A mother and daughter standing nearby witnessed the incident and made their way to Yunus and the girls to offer apologies. That man didn't represent their community, they told Yunus. Or us.

"They made it a point to say he didn't represent Mount Dora," Yunus says. "It was very endearing to see that, and I was thinking – would we have done the same?"

The recent political rhetoric has been hard on Muslims like Yunus and her family. Rather than shrink into the background, though, she and her husband, Jerry Muscadin, have made it a point to reach out and be more visible in their community. Last month, the Oviedo couple hosted a meet-and-greet barbecue for their neighbors. None of the neighbors seemed hesitant to enter the family's Oviedo home, whose walls are embellished with Arabic calligraphy.

The couple – he's Haitian-American, she's Pakistani – try to live their lives with mindfulness.

On her days off from her job as an optometrist, Yunus teaches Quran studies at local mosques and runs her daughter's Girl Scout troop. The mother of five spends the smidgen of leisure time she has reading – racing her husband to see who will finish the book first – or gardening. She tends fig trees, aloe vera and herbs in their white-picket-fenced yard. On the weekends, Yunus and Muscadin take the kids to the Orlando Science Center or a theme park.

"Yes, I'm Muslim, and I pray – and I go to Disney," Muscadin says with a laugh. He converted to Islam a few years before he married Yunus.

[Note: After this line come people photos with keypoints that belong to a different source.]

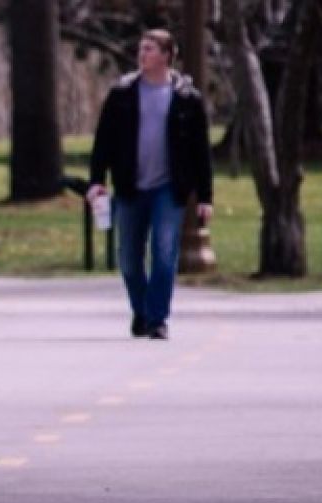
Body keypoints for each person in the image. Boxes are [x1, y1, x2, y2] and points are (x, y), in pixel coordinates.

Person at [86, 29, 213, 341]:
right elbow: (104, 141)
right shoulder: (122, 94)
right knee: (129, 259)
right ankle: (141, 311)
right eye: (141, 49)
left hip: (169, 188)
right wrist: (96, 181)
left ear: (167, 56)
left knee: (164, 251)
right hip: (130, 186)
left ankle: (157, 319)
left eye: (150, 49)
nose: (142, 54)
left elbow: (201, 151)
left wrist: (205, 196)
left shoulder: (187, 99)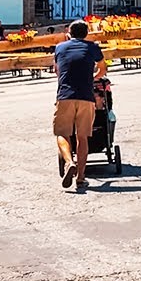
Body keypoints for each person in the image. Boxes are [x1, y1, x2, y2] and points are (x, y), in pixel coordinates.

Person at [52, 20, 105, 189]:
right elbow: (103, 69)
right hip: (86, 95)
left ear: (69, 33)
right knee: (82, 137)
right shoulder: (92, 47)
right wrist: (93, 78)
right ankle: (81, 177)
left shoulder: (60, 48)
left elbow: (57, 71)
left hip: (65, 95)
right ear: (86, 33)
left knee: (61, 133)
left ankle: (69, 162)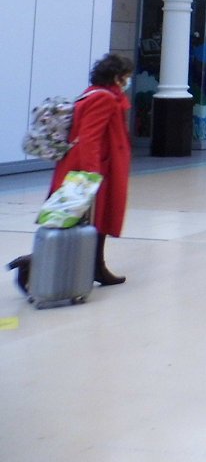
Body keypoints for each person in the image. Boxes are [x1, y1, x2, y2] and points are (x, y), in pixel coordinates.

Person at [19, 53, 135, 288]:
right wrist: (91, 176)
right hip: (94, 168)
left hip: (89, 166)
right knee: (78, 220)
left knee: (86, 221)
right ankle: (32, 264)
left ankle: (96, 266)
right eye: (126, 76)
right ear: (116, 76)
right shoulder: (104, 99)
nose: (127, 81)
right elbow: (89, 138)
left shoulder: (93, 93)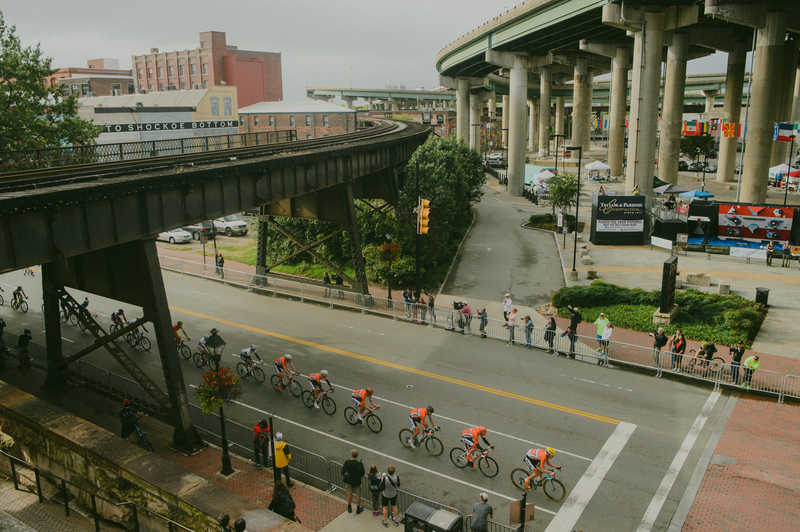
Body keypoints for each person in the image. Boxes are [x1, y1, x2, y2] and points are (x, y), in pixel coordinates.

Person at [342, 449, 366, 514]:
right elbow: (362, 474)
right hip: (357, 481)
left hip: (349, 481)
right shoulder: (360, 464)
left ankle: (349, 507)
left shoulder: (347, 462)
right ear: (357, 455)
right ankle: (358, 508)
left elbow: (342, 471)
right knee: (358, 494)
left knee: (349, 493)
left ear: (351, 455)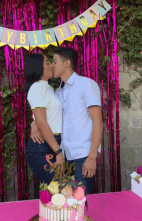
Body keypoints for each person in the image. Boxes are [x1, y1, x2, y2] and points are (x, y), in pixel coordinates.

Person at [30, 47, 103, 195]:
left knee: (80, 203)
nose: (52, 65)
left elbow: (98, 121)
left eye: (55, 62)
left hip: (83, 156)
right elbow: (49, 114)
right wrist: (34, 122)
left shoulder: (86, 84)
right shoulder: (58, 91)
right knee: (64, 203)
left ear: (67, 63)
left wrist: (92, 157)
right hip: (64, 157)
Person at [24, 53, 65, 199]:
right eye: (47, 63)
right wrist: (58, 151)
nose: (51, 65)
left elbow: (43, 117)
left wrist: (33, 121)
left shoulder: (47, 88)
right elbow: (42, 122)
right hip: (44, 147)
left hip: (51, 144)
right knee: (57, 191)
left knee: (51, 192)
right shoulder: (37, 88)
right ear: (38, 68)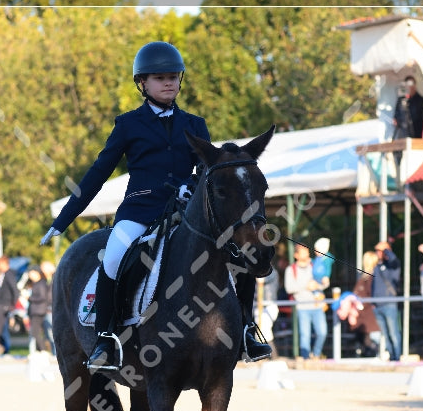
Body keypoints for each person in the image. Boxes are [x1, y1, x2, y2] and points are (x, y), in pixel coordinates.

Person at [39, 41, 271, 370]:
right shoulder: (128, 124)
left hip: (185, 214)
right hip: (140, 211)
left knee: (239, 254)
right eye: (160, 77)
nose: (169, 83)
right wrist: (62, 220)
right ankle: (106, 339)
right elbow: (97, 174)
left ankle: (246, 330)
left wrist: (192, 189)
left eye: (174, 77)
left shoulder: (195, 123)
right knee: (114, 258)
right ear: (142, 83)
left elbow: (207, 173)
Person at [284, 244, 327, 360]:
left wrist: (320, 284)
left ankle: (316, 354)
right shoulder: (291, 270)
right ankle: (305, 358)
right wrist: (306, 286)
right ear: (296, 255)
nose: (307, 254)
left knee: (322, 332)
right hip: (302, 307)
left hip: (317, 305)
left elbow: (324, 284)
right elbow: (289, 288)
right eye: (303, 252)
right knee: (305, 335)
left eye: (307, 252)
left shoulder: (314, 266)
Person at [347, 251, 382, 357]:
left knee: (370, 336)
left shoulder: (373, 277)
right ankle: (365, 353)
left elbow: (371, 293)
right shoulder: (363, 277)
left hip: (368, 311)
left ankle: (374, 353)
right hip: (360, 312)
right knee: (361, 336)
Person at [372, 240, 402, 361]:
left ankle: (397, 356)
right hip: (378, 305)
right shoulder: (377, 267)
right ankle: (391, 355)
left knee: (394, 333)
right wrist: (373, 303)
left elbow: (394, 260)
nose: (378, 253)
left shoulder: (393, 265)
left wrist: (386, 250)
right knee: (385, 334)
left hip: (389, 304)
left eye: (381, 251)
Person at [392, 75, 423, 170]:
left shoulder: (420, 100)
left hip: (417, 137)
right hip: (403, 136)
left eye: (411, 84)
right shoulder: (401, 100)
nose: (409, 86)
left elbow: (418, 118)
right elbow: (396, 117)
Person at [26, 267, 53, 353]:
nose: (30, 276)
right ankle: (40, 349)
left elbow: (42, 297)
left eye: (31, 273)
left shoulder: (41, 283)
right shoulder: (36, 283)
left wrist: (30, 298)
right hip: (36, 310)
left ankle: (43, 350)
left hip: (39, 310)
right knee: (36, 332)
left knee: (35, 331)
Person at [254, 269, 280, 357]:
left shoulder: (272, 272)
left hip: (269, 305)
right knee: (260, 331)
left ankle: (273, 355)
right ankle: (264, 355)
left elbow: (263, 280)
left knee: (264, 329)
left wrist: (260, 278)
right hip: (258, 306)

Muscadin is the director of community development for the local Islamic Circle of North America. He oversees the organization's free local clinic, food pantry and transitional housing for victims of domestic abuse. "It's a double reward in the sense that I get paid to do what I do, and I also have the opportunity to change and impact someone's life," he says, noting the time a food-pantry recipient emailed him a photo of her full kitchen pantry, which he says was empty before the Islamic Circle filled it for her.

Although the organization is an Islamic one, Muscadin says, it helps any Central Florida resident in need, regardless of religion.

As for Yunus, she says it's a beautiful thing to help people see. She remembers a time she prescribed low-vision magnification devices to an elderly woman suffering from deteriorating vision. All the woman wanted was to be able to read her Bible.

"I love the fact that I can look into people's eyes, and I see God," Yunus says.